**How to complete this task**: The answer must consist of each line below that holds the word "include", copied as it stands.

**Records shown**:
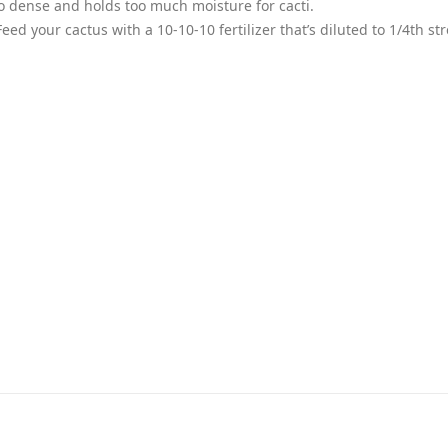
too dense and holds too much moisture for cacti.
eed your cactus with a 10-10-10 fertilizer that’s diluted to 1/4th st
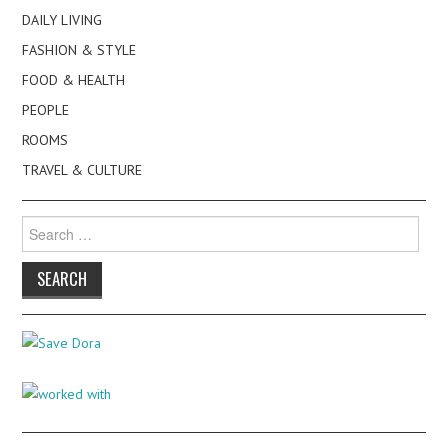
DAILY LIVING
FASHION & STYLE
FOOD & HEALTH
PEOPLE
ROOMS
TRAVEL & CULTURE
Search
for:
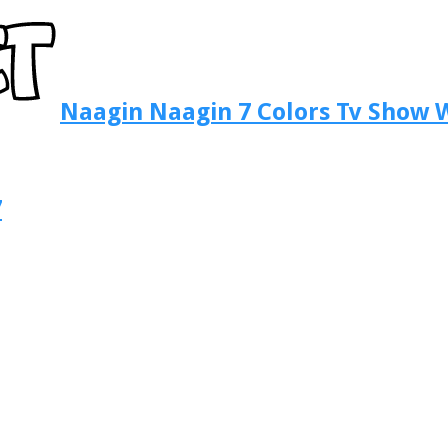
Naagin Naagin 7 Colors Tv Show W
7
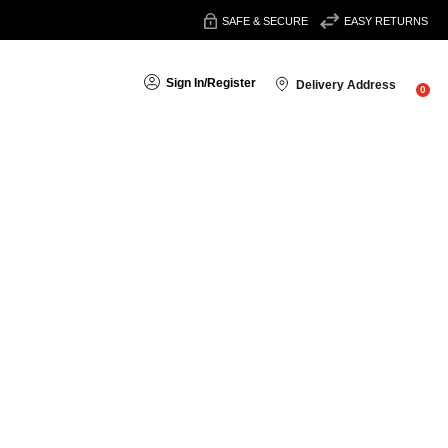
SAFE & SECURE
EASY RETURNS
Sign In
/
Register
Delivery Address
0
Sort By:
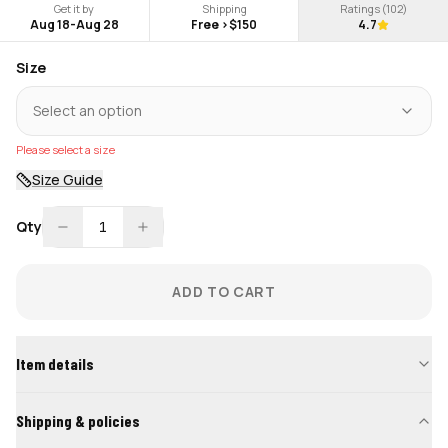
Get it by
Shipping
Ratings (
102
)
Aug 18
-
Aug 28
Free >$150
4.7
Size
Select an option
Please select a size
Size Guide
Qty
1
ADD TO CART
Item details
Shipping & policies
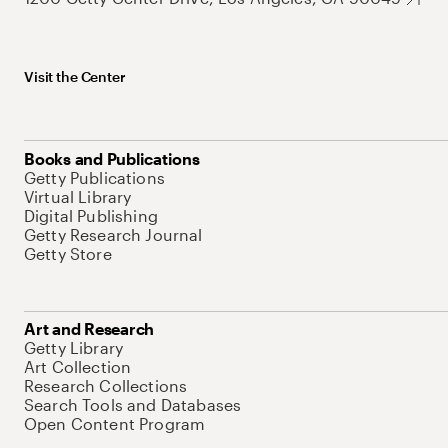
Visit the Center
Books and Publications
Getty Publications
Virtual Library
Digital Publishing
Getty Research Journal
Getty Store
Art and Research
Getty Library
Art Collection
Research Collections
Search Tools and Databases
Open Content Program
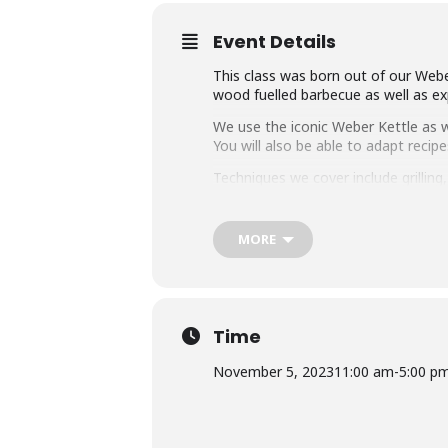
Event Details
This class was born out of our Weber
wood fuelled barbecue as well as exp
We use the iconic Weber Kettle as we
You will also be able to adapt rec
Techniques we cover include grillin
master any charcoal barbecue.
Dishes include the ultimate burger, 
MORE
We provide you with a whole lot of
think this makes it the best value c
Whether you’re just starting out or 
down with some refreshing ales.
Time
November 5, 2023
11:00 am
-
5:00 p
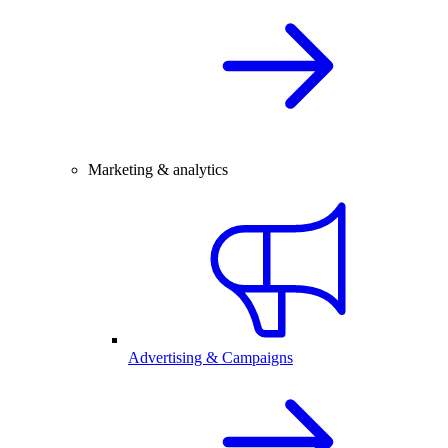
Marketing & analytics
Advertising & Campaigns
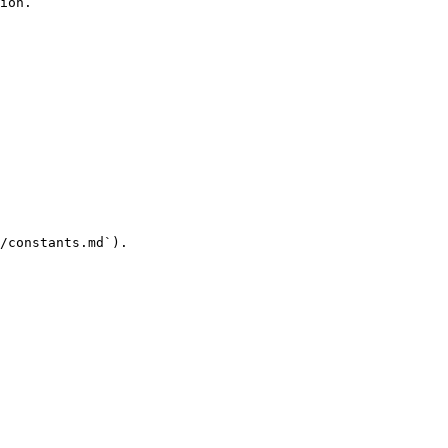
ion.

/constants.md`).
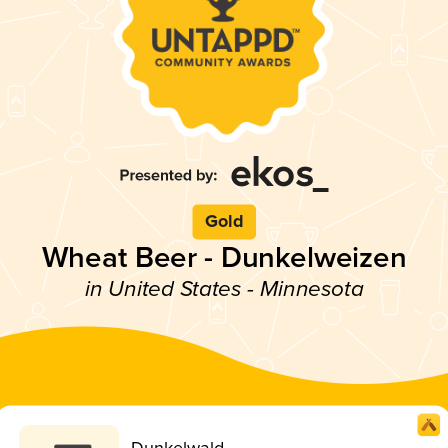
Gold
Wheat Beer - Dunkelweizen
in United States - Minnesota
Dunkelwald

**Result for this exercise**:
Techniques we cover include grillin
Dishes include the ultimate burger, 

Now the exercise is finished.